The panel also acquitted itself with very good performance. In fact it performed on a similar level to some of the Toshiba's we've seen of late, though at half the price.

The TV was a bit of a hard to set up, though, as some of the controls were a bit strange. For example, instead of a colour control the TV offers four different modes and the ability to change the amount of the Red Green and Blue Gain. This is way beyond the level of control offered by other TVs and may scare off new users, but we did find that the "Warm" setting was already pretty good. The Sharpness control was also a little tricky as even at zero we found there was still a little too much noise in most content.

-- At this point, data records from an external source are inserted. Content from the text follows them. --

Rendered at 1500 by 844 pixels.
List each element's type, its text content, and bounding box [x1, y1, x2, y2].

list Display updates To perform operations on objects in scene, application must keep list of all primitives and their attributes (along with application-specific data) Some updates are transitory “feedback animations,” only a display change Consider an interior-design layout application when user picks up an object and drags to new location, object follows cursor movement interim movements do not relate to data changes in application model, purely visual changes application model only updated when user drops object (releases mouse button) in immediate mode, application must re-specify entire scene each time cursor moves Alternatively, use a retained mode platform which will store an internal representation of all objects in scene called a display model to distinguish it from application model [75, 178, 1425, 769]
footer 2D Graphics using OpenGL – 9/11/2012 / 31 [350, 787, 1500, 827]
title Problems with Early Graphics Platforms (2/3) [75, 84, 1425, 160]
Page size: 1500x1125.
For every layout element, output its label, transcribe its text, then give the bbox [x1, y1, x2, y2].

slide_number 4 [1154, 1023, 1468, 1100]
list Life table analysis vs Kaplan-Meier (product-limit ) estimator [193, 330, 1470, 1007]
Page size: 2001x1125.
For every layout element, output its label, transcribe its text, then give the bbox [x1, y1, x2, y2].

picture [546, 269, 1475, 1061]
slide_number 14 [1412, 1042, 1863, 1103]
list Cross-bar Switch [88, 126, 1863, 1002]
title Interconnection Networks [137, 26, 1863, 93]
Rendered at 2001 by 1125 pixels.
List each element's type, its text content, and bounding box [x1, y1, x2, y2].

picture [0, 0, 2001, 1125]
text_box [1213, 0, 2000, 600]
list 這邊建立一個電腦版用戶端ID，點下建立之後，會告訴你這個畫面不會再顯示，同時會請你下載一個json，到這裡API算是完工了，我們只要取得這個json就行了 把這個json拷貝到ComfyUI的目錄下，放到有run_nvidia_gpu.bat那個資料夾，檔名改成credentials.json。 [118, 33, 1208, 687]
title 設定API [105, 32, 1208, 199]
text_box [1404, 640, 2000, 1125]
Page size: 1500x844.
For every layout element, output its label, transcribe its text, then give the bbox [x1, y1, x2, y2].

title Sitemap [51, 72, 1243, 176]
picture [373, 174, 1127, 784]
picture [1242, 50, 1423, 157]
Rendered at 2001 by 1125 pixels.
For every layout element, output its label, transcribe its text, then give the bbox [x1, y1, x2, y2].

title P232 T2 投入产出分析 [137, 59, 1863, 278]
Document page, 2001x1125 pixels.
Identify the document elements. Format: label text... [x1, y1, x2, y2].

The TV ate up DVD and Blu-rays alike with natural colours, accurate (though not especially deep) blacks and very good image processing. Though the set's 24p support wasn't the best, jaggies were not to be seen and the Soniq accounted for itself well on the noise test during the HQV test disk. This was strange as while it's great with "mosquito" noise it didn't cope well with the noise halos found on the edges of compressed videos, such as can be found on DVDs like King Kong. Turning up the Digital Noise Reduction didn't help and in fact only introduced smearing to motion. The onboard HD tuner was also a little too noisy for our tastes.

We ran the screen though a few gaming tests and found the TV to be very responsive and perfect for this purpose. As such we'd say this TV would be great for a games den or holiday house.

Off-axis viewing was good for a budget panel, and even for an expensive one, with probably only Panasonic LCDs offering a better off-axis viewing angle. This is highly impressive for the price.


We didn't expect too much from the QSL400XT and while it may not be as "perfect" as a name-brand it performs well above its weight. We personally wouldn't buy one of these as our main TV but know that some people will, and we think once set up properly they'll be very happy with it.